Иоллада была дочь нашего вилика Эвтюха, темно­ликого киликийца с голым квадратным черепом и выговором медузы, обрети она дар речи. Впрочем, оче­видная в этом портрете критика не приходила в ту пору на ум и наслоилась лишь впоследствии, поскольку изна­чально известное не имеет качеств, а Эвтюх у нас в семье намного мне предшествовал, будучи еще юно­шей, если с такими случается юность, приобретен из партии разбитых Помпеевых — сыновних, конечно, — пиратов. Отец, надо думать, усмотрел в нем какие-то способности, потому что отличил его даже перед любимцем Парменоном и выучил на управляющего, а в этом качестве ему была позволена жена и потом­ство. За жену почти не поручусь, что она существова­ла, то есть наоборот, их было две по очереди, и я уже не помню, о какой идет речь. (Мысль сомнительной ясности, но эффектна, поэтому оставлю без попра­вок.) Обе хозяйничали на сельской вилле, куда я в ранние годы наведывался редко. Там же выросла и Иоллада с братьями, которые большую часть года пасли овец в горах, такие же неладные и лысые, как и их родитель, а она была совсем другая, видимо в какую-то из своих матерей, то есть этих жен, — нет, мысль просто не поспевает за красноречием. Неверно ска­зать, что она была красива, — мир изменился с тех пор, и слова в нем состарились, но она была хороша тем, что нравилась мне.
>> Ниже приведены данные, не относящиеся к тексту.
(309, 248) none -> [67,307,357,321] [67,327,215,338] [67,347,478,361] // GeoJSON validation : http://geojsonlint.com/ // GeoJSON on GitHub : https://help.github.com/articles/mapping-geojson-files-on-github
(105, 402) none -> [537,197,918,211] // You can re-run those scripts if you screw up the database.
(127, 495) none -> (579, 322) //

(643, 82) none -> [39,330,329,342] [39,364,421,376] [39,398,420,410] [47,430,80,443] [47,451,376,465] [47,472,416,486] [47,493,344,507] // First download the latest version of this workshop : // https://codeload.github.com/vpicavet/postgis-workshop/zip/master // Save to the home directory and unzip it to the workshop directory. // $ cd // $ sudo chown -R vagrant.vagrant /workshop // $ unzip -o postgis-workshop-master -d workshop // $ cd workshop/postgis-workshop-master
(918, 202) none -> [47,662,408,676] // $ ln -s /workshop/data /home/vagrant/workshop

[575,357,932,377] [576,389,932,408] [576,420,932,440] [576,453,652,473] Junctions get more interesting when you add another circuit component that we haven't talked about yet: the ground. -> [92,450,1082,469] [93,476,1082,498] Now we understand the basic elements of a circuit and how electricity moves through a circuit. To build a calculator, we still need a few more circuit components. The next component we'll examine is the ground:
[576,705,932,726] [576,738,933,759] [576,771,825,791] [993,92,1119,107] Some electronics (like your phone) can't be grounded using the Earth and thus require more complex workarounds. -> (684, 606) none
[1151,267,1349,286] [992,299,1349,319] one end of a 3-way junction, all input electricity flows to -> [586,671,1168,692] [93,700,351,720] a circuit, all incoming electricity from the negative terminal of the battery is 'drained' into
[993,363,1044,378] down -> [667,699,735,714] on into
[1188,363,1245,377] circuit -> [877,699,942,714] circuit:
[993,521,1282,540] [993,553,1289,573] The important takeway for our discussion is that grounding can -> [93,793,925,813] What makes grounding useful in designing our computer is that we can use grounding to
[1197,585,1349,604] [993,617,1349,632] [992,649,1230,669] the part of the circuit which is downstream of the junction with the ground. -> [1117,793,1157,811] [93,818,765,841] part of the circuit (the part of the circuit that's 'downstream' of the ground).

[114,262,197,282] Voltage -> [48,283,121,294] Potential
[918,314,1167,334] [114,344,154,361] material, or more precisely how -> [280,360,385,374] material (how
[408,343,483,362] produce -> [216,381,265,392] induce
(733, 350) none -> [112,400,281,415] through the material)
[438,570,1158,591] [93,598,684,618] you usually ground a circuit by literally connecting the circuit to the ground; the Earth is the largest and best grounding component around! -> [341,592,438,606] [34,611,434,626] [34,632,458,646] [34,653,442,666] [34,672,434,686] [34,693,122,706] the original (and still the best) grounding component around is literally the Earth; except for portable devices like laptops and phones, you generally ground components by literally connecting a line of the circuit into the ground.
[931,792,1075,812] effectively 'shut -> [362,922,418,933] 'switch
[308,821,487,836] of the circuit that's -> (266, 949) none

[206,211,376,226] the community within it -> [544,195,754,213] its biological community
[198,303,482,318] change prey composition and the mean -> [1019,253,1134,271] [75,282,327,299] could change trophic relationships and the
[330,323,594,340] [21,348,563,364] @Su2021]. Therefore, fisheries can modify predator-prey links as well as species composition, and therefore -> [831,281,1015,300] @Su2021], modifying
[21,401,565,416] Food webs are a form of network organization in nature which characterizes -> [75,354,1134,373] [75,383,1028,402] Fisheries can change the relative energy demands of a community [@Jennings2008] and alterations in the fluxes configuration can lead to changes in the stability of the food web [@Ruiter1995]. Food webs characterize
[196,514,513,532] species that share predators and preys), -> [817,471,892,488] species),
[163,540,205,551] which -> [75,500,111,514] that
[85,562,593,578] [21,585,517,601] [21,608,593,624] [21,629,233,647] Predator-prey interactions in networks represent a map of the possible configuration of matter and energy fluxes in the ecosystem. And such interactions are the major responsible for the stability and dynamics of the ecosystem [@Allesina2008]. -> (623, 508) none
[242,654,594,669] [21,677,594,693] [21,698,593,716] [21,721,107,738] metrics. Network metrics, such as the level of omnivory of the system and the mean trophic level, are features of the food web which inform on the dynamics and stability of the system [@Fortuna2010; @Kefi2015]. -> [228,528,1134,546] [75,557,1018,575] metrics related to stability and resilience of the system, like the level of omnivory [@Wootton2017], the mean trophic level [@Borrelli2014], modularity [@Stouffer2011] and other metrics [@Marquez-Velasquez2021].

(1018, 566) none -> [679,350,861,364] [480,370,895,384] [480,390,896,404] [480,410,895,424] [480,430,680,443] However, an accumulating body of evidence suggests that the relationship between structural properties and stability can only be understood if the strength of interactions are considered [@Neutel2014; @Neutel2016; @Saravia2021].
На исходе лета, по дороге домой после одного из единоборств с грамматикой, я увидел, как она в пер­вых сумерках купалась в ручье. Я просто услыхал плеск и в безотчетном любопытстве раздвинул ивовый по­лог, за которым она стояла. Прежде я никогда не ви­дел женской наготы — незачем повторять, в каком ста­росветском духе нас воспитывали; даже в баню отец, сам не завсегдатай, водить меня избегал, а застигнутая за умыванием няня в счет не шла, как не замечаешь, что лошади ходят голыми. Я был ошеломлен — это ничем не предупрежденное обмирание сердца, холод­ная влага ладоней, арестованный в горле вздох; я был испуган внезапной глубиной волнения. В своей тща­тельной вселенной я, демиург детали, предусмотрел немало неожиданностей, то есть все проставленные в списке. Например, меня неотложно посылают в Еги­пет легатом, макробии восстали и уже осадили Алек­сандрию, цивилизация у последней черты — хорошо, что у нас есть такой молодой и способный в Испании, новый Скипион, сенатор и консул. Со мной, конечно, отец, я позволяю вразумить себя родительским сове­том. Макробии покорствуют без кровопролития и при­ставлены к полезным ремеслам, например к кирпич­ному делу. (Дурного в кровопролитии я, впрочем, не видел, но так было достойнее восхищения.) Или гума­нитарный вариант: я скромно сознаюсь в авторстве «Анналов» — оказывается, все записано с моих слов. (Неувязка со временем, но я увязывал.) Съезжаются знатоки и ценители внять небесным звукам у ног юно­го гения, в Афинах ваяется статуя — венок, мрамор­ный взгляд в нездешнее, кифара и хламида. Были и другие предусмотренные апофеозы.